• [Job item]: Using the data below, copy each line that includes the word "Wege".

***** Source data

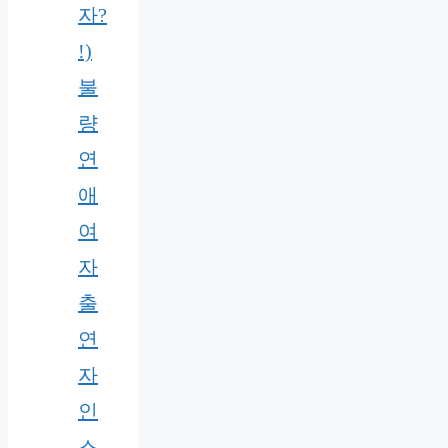
자?
!)
불
량
연
애
여
자
출
연
자
인
스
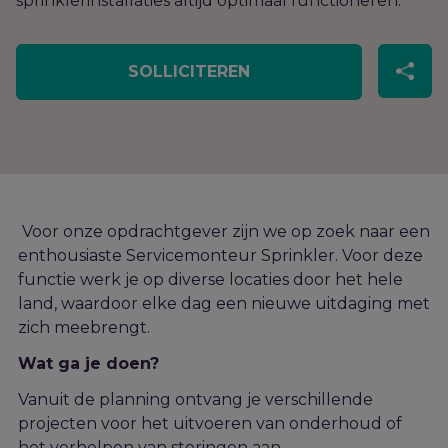
sprinklerinstallaties altijd optimaal functioneren.
SOLLICITEREN
Voor onze opdrachtgever zijn we op zoek naar een
enthousiaste Servicemonteur Sprinkler. Voor deze
functie werk je op diverse locaties door het hele
land, waardoor elke dag een nieuwe uitdaging met
zich meebrengt.
Wat ga je doen?
Vanuit de planning ontvang je verschillende
projecten voor het uitvoeren van
onderhoud of
het verhelpen van storingen aan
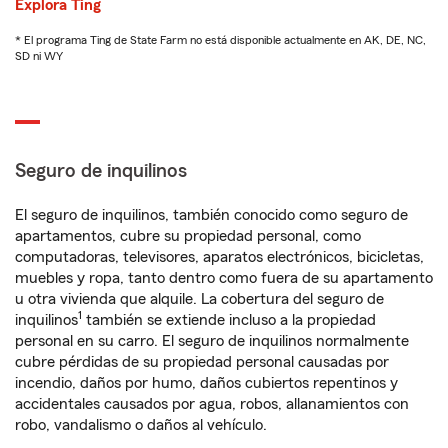
Explora Ting
* El programa Ting de State Farm no está disponible actualmente en AK, DE, NC,
SD ni WY
Seguro de inquilinos
El seguro de inquilinos, también conocido como seguro de
apartamentos, cubre su propiedad personal, como
computadoras, televisores, aparatos electrónicos, bicicletas,
muebles y ropa, tanto dentro como fuera de su apartamento
u otra vivienda que alquile. La cobertura del seguro de
1
inquilinos
también se extiende incluso a la propiedad
personal en su carro. El seguro de inquilinos normalmente
cubre pérdidas de su propiedad personal causadas por
incendio, daños por humo, daños cubiertos repentinos y
accidentales causados por agua, robos, allanamientos con
robo, vandalismo o daños al vehículo.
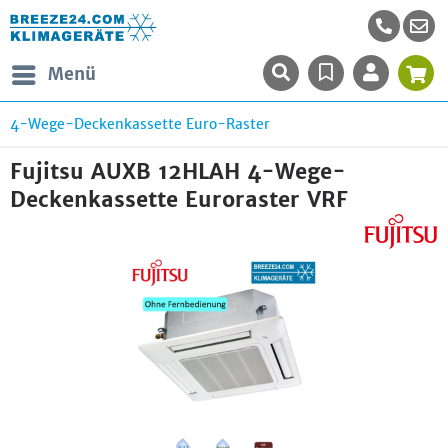
Menü
4-Wege-Deckenkassette Euro-Raster
Fujitsu AUXB 12HLAH 4-Wege-
Deckenkassette Euroraster VRF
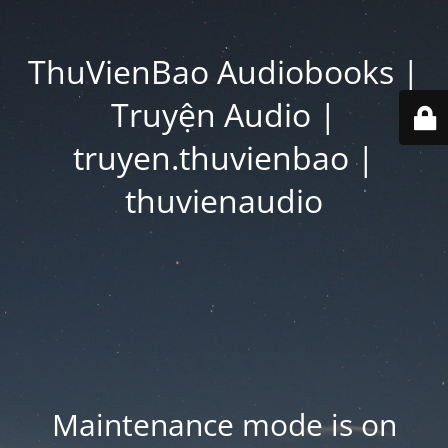
ThuVienBao Audiobooks |
Truyện Audio |
truyen.thuvienbao |
thuvienaudio
Maintenance mode is on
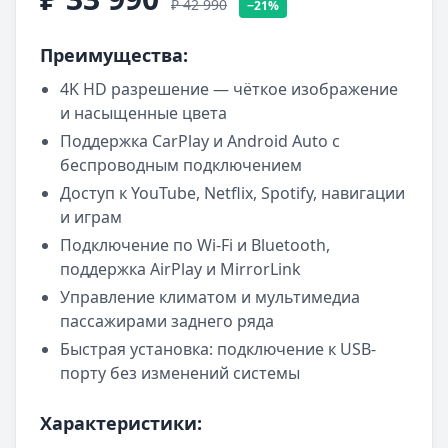
₽ 42 990
−21%
Преимущества:
4K HD разрешение — чёткое изображение
и насыщенные цвета
Поддержка CarPlay и Android Auto с
беспроводным подключением
Доступ к YouTube, Netflix, Spotify, навигации
и играм
Подключение по Wi-Fi и Bluetooth,
поддержка AirPlay и MirrorLink
Управление климатом и мультимедиа
пассажирами заднего ряда
Быстрая установка: подключение к USB-
порту без изменений системы
Характеристики:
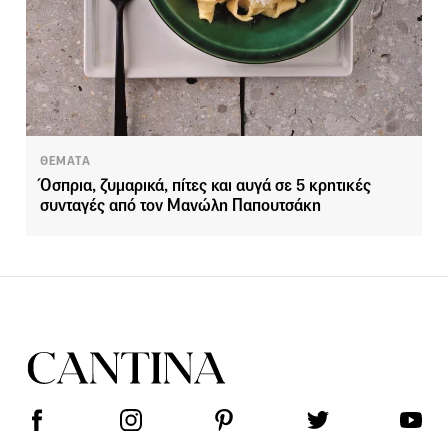
ΘΕΜΑΤΑ
Όσπρια, ζυμαρικά, πίτες και αυγά σε 5 κρητικές
συνταγές από τον Μανώλη Παπουτσάκη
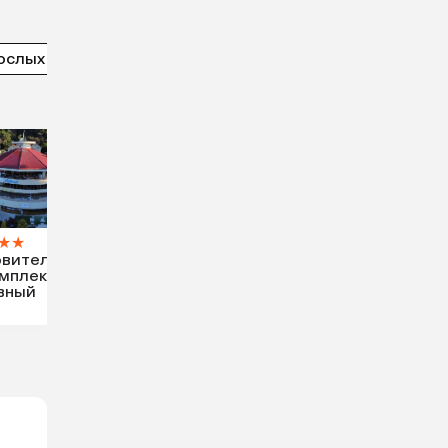
ослых
5 звезд
★
★
вительн
мплекс
вный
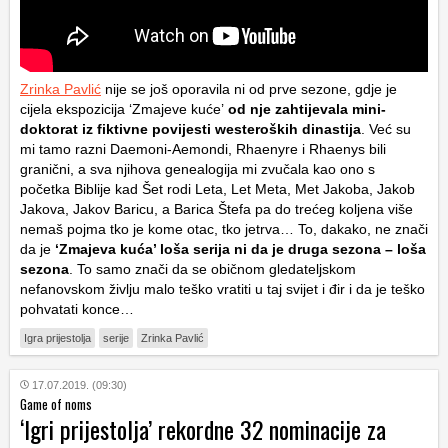
Zrinka Pavlić
nije se još oporavila ni od prve sezone, gdje je
cijela ekspozicija ‘Zmajeve kuće’
od nje zahtijevala mini-
doktorat iz fiktivne povijesti westeroških dinastija
. Već su
mi tamo razni Daemoni-Aemondi, Rhaenyre i Rhaenys bili
granični, a sva njihova genealogija mi zvučala kao ono s
početka Biblije kad Šet rodi Leta, Let Meta, Met Jakoba, Jakob
Jakova, Jakov Baricu, a Barica Štefa pa do trećeg koljena više
nemaš pojma tko je kome otac, tko jetrva… To, dakako, ne znači
da je
‘Zmajeva kuća’ loša serija ni da je druga sezona – loša
sezona
. To samo znači da se običnom gledateljskom
nefanovskom življu malo teško vratiti u taj svijet i đir i da je teško
pohvatati konce…
Igra prijestolja
serije
Zrinka Pavlić
17.07.2019. (09:30)
Game of noms
‘Igri prijestolja’ rekordne 32 nominacije za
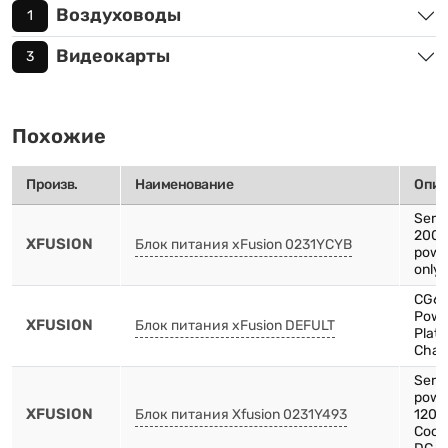
Воздуховоды
1
Видеокарты
3
Похожие
Произв.
Наименование
Опис
Serve
2000
XFUSION
Блок питания xFusion 0231YCYB
powe
only 
CG66
Powe
XFUSION
Блок питания xFusion DEFULT
Plat
Chas
Serv
pow
XFUSION
Блок питания Xfusion 0231Y493
1200
Cooli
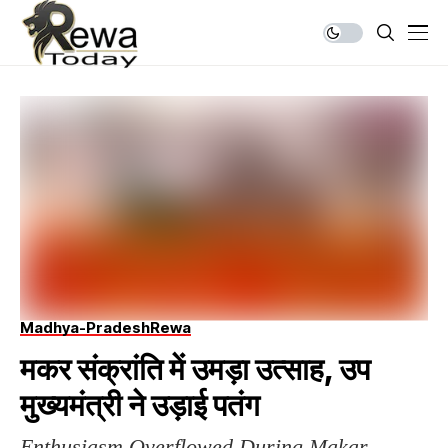
Madhya-Pradesh
Rewa
मकर संक्रांति में उमड़ा उत्साह, उप
मुख्यमंत्री ने उड़ाई पतंग
Enthusiasm Overflowed During Makar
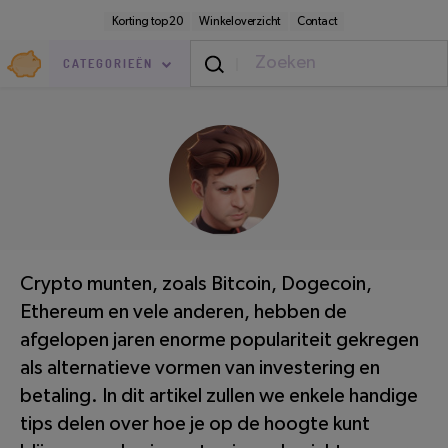
Direct
Secundaire
Korting top 20
Winkeloverzicht
Contact
naar
navigatie
pagina-
Goedkoop.nl
inhoud
CATEGORIEËN
Geldzaken
/
Sparen
LEESTIJD: 3 MINUTEN
Crypto munten, zoals Bitcoin, Dogecoin,
Ethereum en vele anderen, hebben de
afgelopen jaren enorme populariteit gekregen
als alternatieve vormen van investering en
betaling. In dit artikel zullen we enkele handige
tips delen over hoe je op de hoogte kunt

**********

• [Expected answer]:
4-Wege-Deckenkassette Euro-Raster
Fujitsu AUXB 12HLAH 4-Wege-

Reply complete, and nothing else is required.